→ ASSIGNMENT: The lines to output run from the first line of the entries below through the line containing "4 July - Penrith |"; copy them exactly and leave out pictures.
__________________________________________________
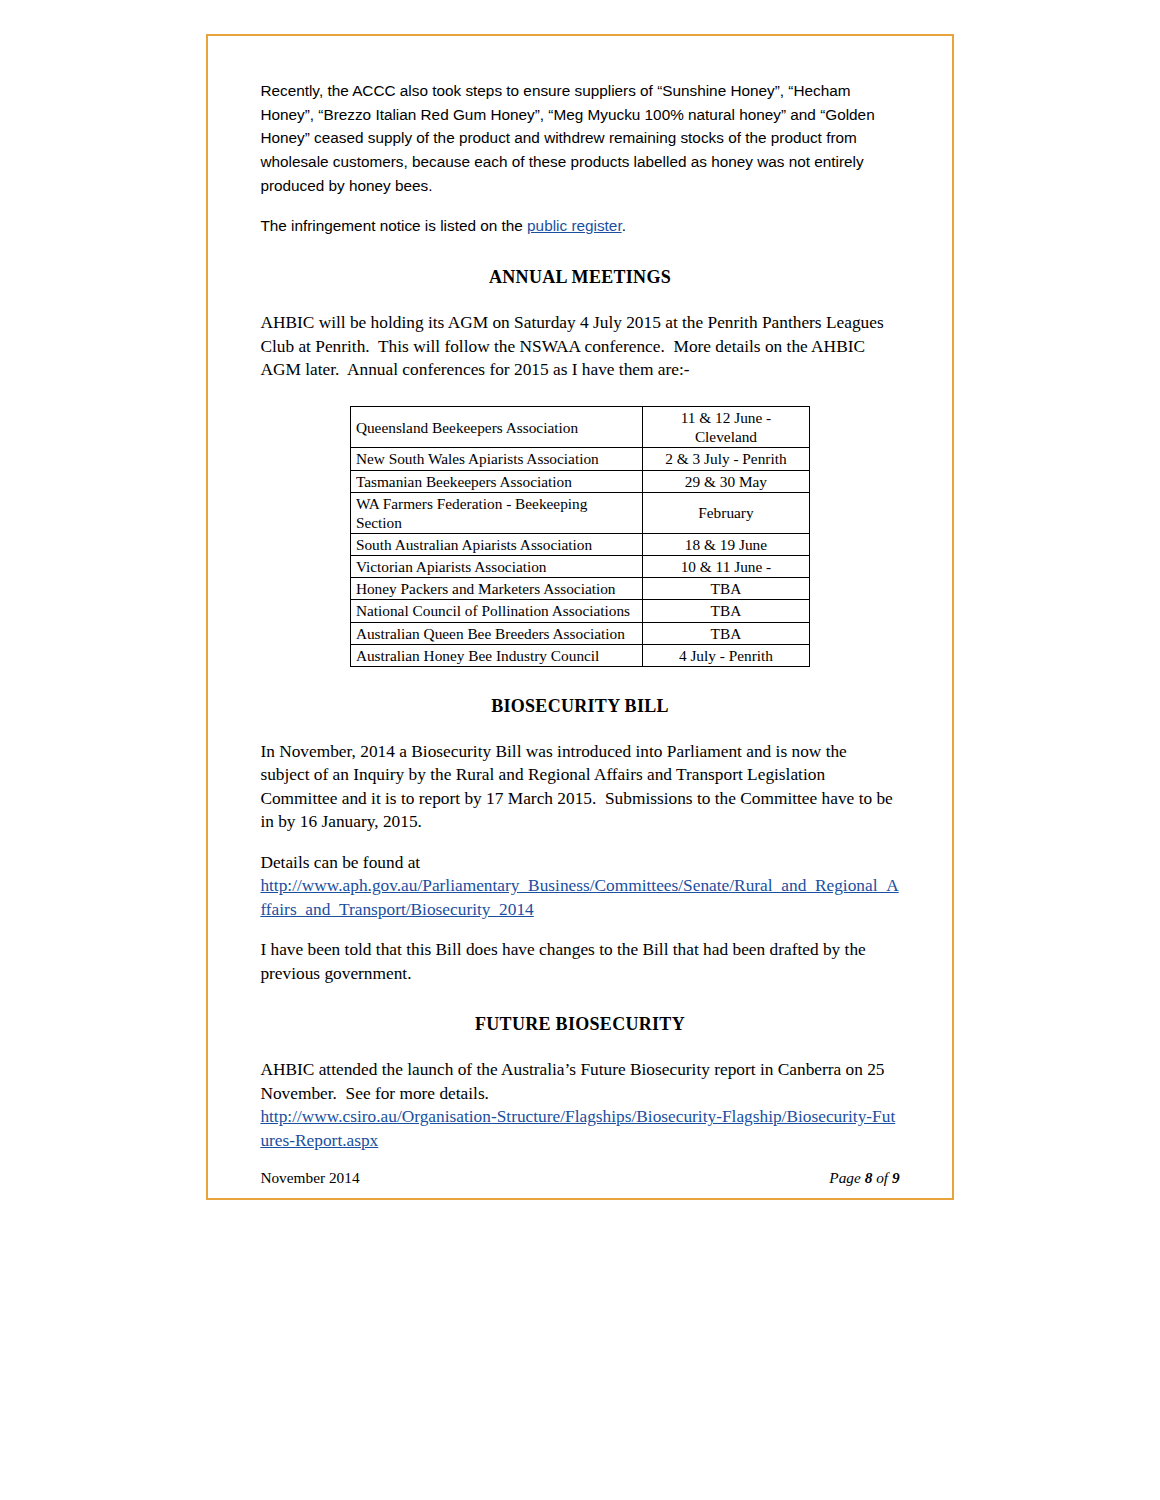Recently, the ACCC also took steps to ensure suppliers of “Sunshine Honey”, “Hecham Honey”, “Brezzo Italian Red Gum Honey”, “Meg Myucku 100% natural honey” and “Golden Honey” ceased supply of the product and withdrew remaining stocks of the product from wholesale customers, because each of these products labelled as honey was not entirely produced by honey bees.
The infringement notice is listed on the public register.
ANNUAL MEETINGS
AHBIC will be holding its AGM on Saturday 4 July 2015 at the Penrith Panthers Leagues Club at Penrith. This will follow the NSWAA conference. More details on the AHBIC AGM later. Annual conferences for 2015 as I have them are:-
| Queensland Beekeepers Association | 11 & 12 June - Cleveland |
| New South Wales Apiarists Association | 2 & 3 July - Penrith |
| Tasmanian Beekeepers Association | 29 & 30 May |
| WA Farmers Federation - Beekeeping Section | February |
| South Australian Apiarists Association | 18 & 19 June |
| Victorian Apiarists Association | 10 & 11 June - |
| Honey Packers and Marketers Association | TBA |
| National Council of Pollination Associations | TBA |
| Australian Queen Bee Breeders Association | TBA |
| Australian Honey Bee Industry Council | 4 July - Penrith |
BIOSECURITY BILL
In November, 2014 a Biosecurity Bill was introduced into Parliament and is now the subject of an Inquiry by the Rural and Regional Affairs and Transport Legislation Committee and it is to report by 17 March 2015. Submissions to the Committee have to be in by 16 January, 2015.
Details can be found at
http://www.aph.gov.au/Parliamentary_Business/Committees/Senate/Rural_and_Regional_Affairs_and_Transport/Biosecurity_2014
I have been told that this Bill does have changes to the Bill that had been drafted by the previous government.
FUTURE BIOSECURITY
AHBIC attended the launch of the Australia’s Future Biosecurity report in Canberra on 25 November. See for more details.
http://www.csiro.au/Organisation-Structure/Flagships/Biosecurity-Flagship/Biosecurity-Futures-Report.aspx
November 2014 Page 8 of 9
__________________________________________________
→ EXPECTED OUTPUT:
Recently, the ACCC also took steps to ensure suppliers of “Sunshine Honey”, “Hecham Honey”, “Brezzo Italian Red Gum Honey”, “Meg Myucku 100% natural honey” and “Golden Honey” ceased supply of the product and withdrew remaining stocks of the product from wholesale customers, because each of these products labelled as honey was not entirely produced by honey bees.
The infringement notice is listed on the public register.
ANNUAL MEETINGS
AHBIC will be holding its AGM on Saturday 4 July 2015 at the Penrith Panthers Leagues Club at Penrith. This will follow the NSWAA conference. More details on the AHBIC AGM later. Annual conferences for 2015 as I have them are:-
| Queensland Beekeepers Association | 11 & 12 June - Cleveland |
| New South Wales Apiarists Association | 2 & 3 July - Penrith |
| Tasmanian Beekeepers Association | 29 & 30 May |
| WA Farmers Federation - Beekeeping Section | February |
| South Australian Apiarists Association | 18 & 19 June |
| Victorian Apiarists Association | 10 & 11 June - |
| Honey Packers and Marketers Association | TBA |
| National Council of Pollination Associations | TBA |
| Australian Queen Bee Breeders Association | TBA |
| Australian Honey Bee Industry Council | 4 July - Penrith |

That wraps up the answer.